Successful regeneration is required following forest harvesting on Crown lands. Regeneration may be achieved through natural or artificial (planting or seeding) means. The type of forest, type of harvesting method and desired composition of the new forest determine the regeneration method.
Why is this indicator important?
- Regeneration activities ensure that harvested areas regrow as forests continue to produce timber and maintain ecosystem services, such as storing carbon, regulating water quality and providing habitat.
- How forests are regenerated can influence forest composition over time.
What is the outlook?
- Regeneration is required on all Crown lands in Canada, so virtually all harvested lands will continue to be regenerated.
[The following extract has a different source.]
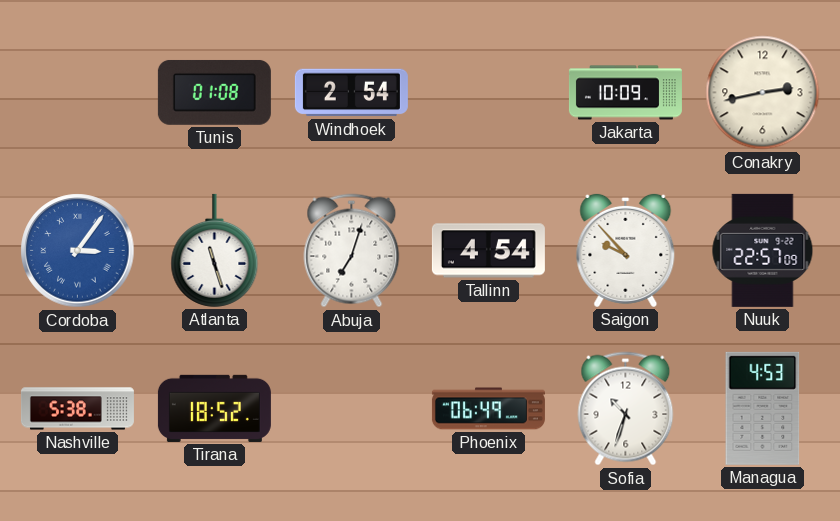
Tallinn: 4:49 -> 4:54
- The area regenerated is related primarily to recent harvest levels, which are influenced by market conditions for wood products.
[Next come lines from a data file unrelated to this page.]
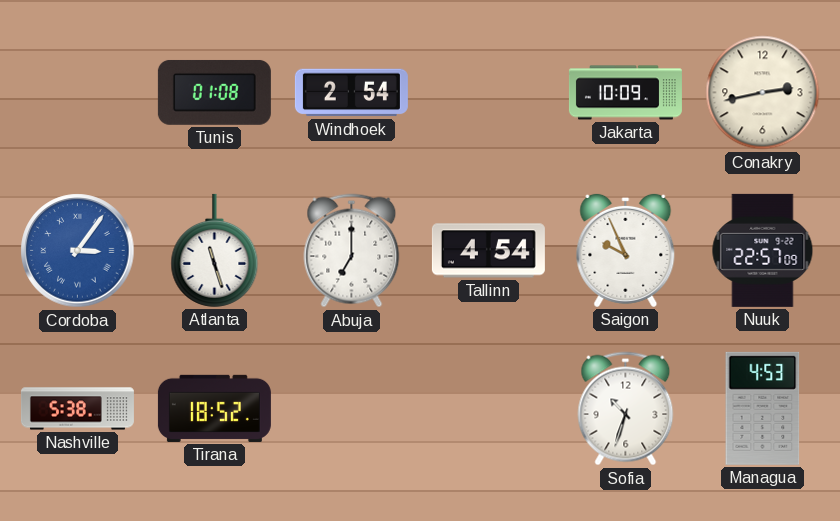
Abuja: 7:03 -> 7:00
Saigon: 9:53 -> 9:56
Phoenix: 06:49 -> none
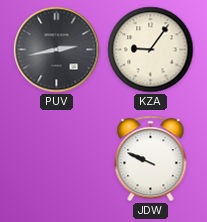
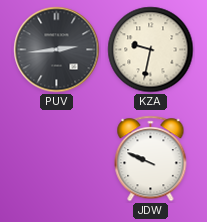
PUV: 2:43 -> 2:44
KZA: 9:06 -> 9:32
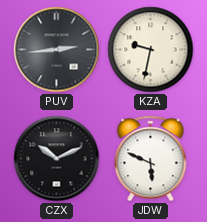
CZX: none -> 10:11
JDW: 9:49 -> 5:49
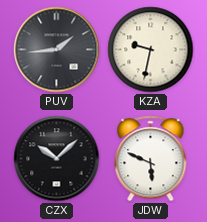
PUV: 2:44 -> 1:44
CZX: 10:11 -> 10:08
- The proportions of natural and artificial regeneration are unlikely to deviate from recent trends.
- National Forestry Database. Silviculture – National tables, Table 6.6, Area of direct seeding by ownership and province/territory, 1990–2015. (accessed June 30, 2017).
- National Forestry Database. Silviculture – National tables, Table 6.7, Area planted by ownership, species, and province/territory, 1990–2015. (accessed June 30, 2017).
- National Forestry Database. Silviculture – National tables, Table 6.8, Number of seedlings planted by ownership, species and province/territory, 1990–2015. (accessed June 30, 2017).
- Data are for forests on provincial Crown lands across Canada.
- Federally and privately owned lands are excluded.
- Artificial regeneration rates tend to lag behind harvest rates because of the time that may be required for planning, production of seedlings, and site preparation.
- Natural regeneration is often the most efficient approach for regenerating harvested areas when there is abundant existing understorey regeneration and a plentiful seed supply (e.g. lowland black spruce and tolerant hardwoods, respectively), or when tree species that can resprout from established root systems are present and desired (e.g. trembling aspen).
- Artificial regeneration is suitable for sites where there is insufficient desired natural regeneration and where the objective is to achieve species composition targets required for sustainable forest management objectives.